Clinical trials often employ two or more primary efficacy endpoints. One of the major problems in such trials is how to determine a sample size suitable for multiple co-primary correlated endpoints. We provide fundamental formulae for the calculation of power and sample size in order to achieve statistical significance for all the multiple primary endpoints given as binary variables. On the basis of three association measures among primary endpoints, we discuss five methods of power and sample size calculation: the asymptotic normal method with and without continuity correction, the arcsine method with and without continuity correction, and Fisher's exact method. For all five methods, the achieved sample size decreases as the value of association measure increases when the effect sizes among endpoints are approximately equal.
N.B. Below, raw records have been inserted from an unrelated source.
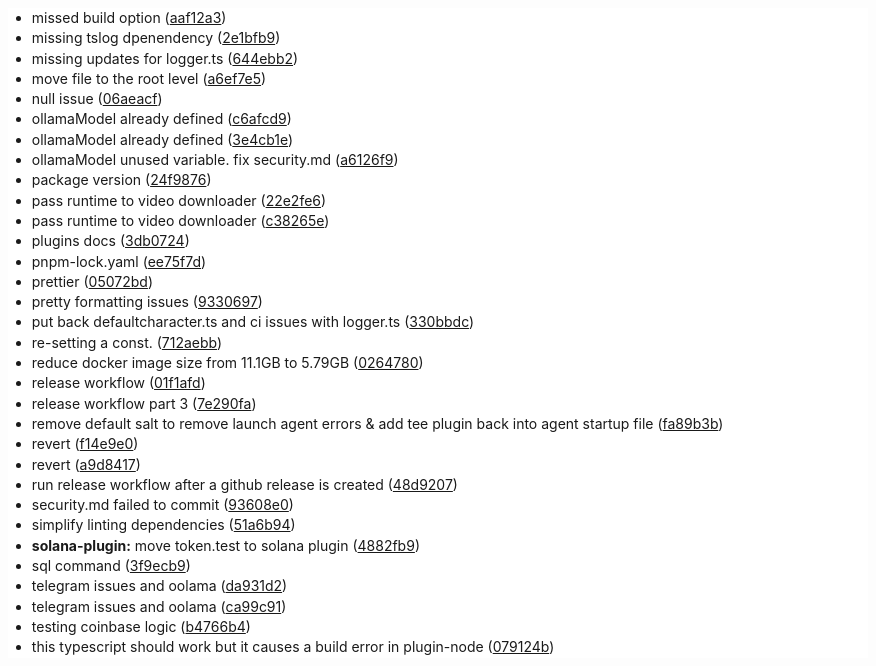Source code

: * missed build option ([aaf12a3](https://github.com/okcashpro/okai/commit/aaf12a3a0a8e9e699e0e9e9c25f1a6d0646d3fc7))
* missing tslog dpenendency ([2e1bfb9](https://github.com/okcashpro/okai/commit/2e1bfb9f848c5bdb858b21e4a3265ea9a9aa582b))
* missing updates for logger.ts ([644ebb2](https://github.com/okcashpro/okai/commit/644ebb2f2d3dc6dcfc76d011670d9e189b76dcd3))
* move file to the root level ([a6ef7e5](https://github.com/okcashpro/okai/commit/a6ef7e54abd47c8cf1787e391aaaba905246a223))
* null issue ([06aeacf](https://github.com/okcashpro/okai/commit/06aeacf6c90bc66d1b5f830bef618abc2a843a10))
* ollamaModel already defined ([c6afcd9](https://github.com/okcashpro/okai/commit/c6afcd99cf6beec63b50939387adda653c85cef4))
* ollamaModel already defined ([3e4cb1e](https://github.com/okcashpro/okai/commit/3e4cb1e895ce8147eb9c1b2a9dda1b58c5e112a5))
* ollamaModel unused variable.  fix security.md ([a6126f9](https://github.com/okcashpro/okai/commit/a6126f9662ecef24ad5da24dcf7252557219b608))
* package version ([24f9876](https://github.com/okcashpro/okai/commit/24f9876dd90aec3c75c4548330063ecb02bbae6e))
* pass runtime to video downloader ([22e2fe6](https://github.com/okcashpro/okai/commit/22e2fe6014e258f65ee4ad8f7121d1d4f08c5c78))
* pass runtime to video downloader ([c38265e](https://github.com/okcashpro/okai/commit/c38265e749898b130ba0c5f87c7f5f2e0057f162))
* plugins docs ([3db0724](https://github.com/okcashpro/okai/commit/3db07240994c8987642e3a7af8d3e2d6a97bbdf1))
* pnpm-lock.yaml ([ee75f7d](https://github.com/okcashpro/okai/commit/ee75f7d214361716e0c7642aa41e167fb28c9de5))
* prettier ([05072bd](https://github.com/okcashpro/okai/commit/05072bd34c9a8b88a7de4bf8e5eac10fcbf7b47f))
* pretty formatting issues ([9330697](https://github.com/okcashpro/okai/commit/9330697fb09f36023c35c0993d7c58b03c1aa0ac))
* put back defaultcharacter.ts and ci issues with logger.ts ([330bbdc](https://github.com/okcashpro/okai/commit/330bbdc8d39ffac1d25a5fbaf3dfd49e114ff3f4))
* re-setting a const. ([712aebb](https://github.com/okcashpro/okai/commit/712aebb28f67be911c5b09266d5118e55148d2e1))
* reduce docker image size from 11.1GB to 5.79GB ([0264780](https://github.com/okcashpro/okai/commit/02647806546bd558ce9eabaa33f3a8c100a17fa4))
* release workflow ([01f1afd](https://github.com/okcashpro/okai/commit/01f1afd1a728e112e5e8c94dc6f48b398c936468))
* release workflow part 3 ([7e290fa](https://github.com/okcashpro/okai/commit/7e290fa327aa9f592b0ecf1b8852de92ef44e089))
* remove default salt to remove launch agent errors & add tee plugin back into agent startup file ([fa89b3b](https://github.com/okcashpro/okai/commit/fa89b3b1ec9e80cdbd065c485d1589c7a3160a56))
* revert ([f14e9e0](https://github.com/okcashpro/okai/commit/f14e9e0fd6568e1c83e6720d8896f2acd000a174))
* revert ([a9d8417](https://github.com/okcashpro/okai/commit/a9d8417e19e29389cff6fc322347c89c8754a49b))
* run release workflow after a github release is created ([48d9207](https://github.com/okcashpro/okai/commit/48d92074b4361ae4e3910c0bd84f34648e1043ba))
* security.md failed to commit ([93608e0](https://github.com/okcashpro/okai/commit/93608e02a6c2d793af5f7fcb6d1154215ba4eac5))
* simplify linting dependencies ([51a6b94](https://github.com/okcashpro/okai/commit/51a6b94f6764f4951f48b730c5fdf821876c070f))
* **solana-plugin:** move token.test to solana plugin ([4882fb9](https://github.com/okcashpro/okai/commit/4882fb9c743d1d070f552507dd3b9a4bffe7803b))
* sql command ([3f9ecb9](https://github.com/okcashpro/okai/commit/3f9ecb9bfb35a0e914831e8c932aeb80f5581c79))
* telegram issues and oolama ([da931d2](https://github.com/okcashpro/okai/commit/da931d223a3dc322780d524b00c9397c8c2427fe))
* telegram issues and oolama ([ca99c91](https://github.com/okcashpro/okai/commit/ca99c91d9230920169f2a9e5d17d6e8e270f608f))
* testing coinbase logic ([b4766b4](https://github.com/okcashpro/okai/commit/b4766b44a5c54c21c5ba0af60e53173911597ea5))
* this typescript should work but it causes a build error in plugin-node ([079124b](https://github.com/okcashpro/okai/commit/079124b7d4489fcdee6b12e4f1d63d65069fe702))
In particular, a high positive association has a greater effect on the decrease in the sample size. On the other hand, such a relationship is not very strong when the effect sizes are different.
临床试验通常采用两个或多个主要疗效终点。在这类试验中,主要问题之一是如何确定适合多个主要相关终点的样本量。我们提供了基本公式,用于计算给定为二项变量的所有多个主要终点的功效和样本量,以达到统计学意义。基于主要终点之间的三个关联度量,我们讨论了五种功效和样本量计算方法:具有和不具有连续性校正的渐近正态法、具有和不具有连续性校正的反正弦法以及 Fisher 精确法。对于所有五种方法,当终点之间的效应大小大致相同时,随着关联度量值的增加,实际获得的样本量会减少。特别是,高正关联对样本量的减少有更大的影响。另一方面,当效应大小不同时,这种关系不是很强。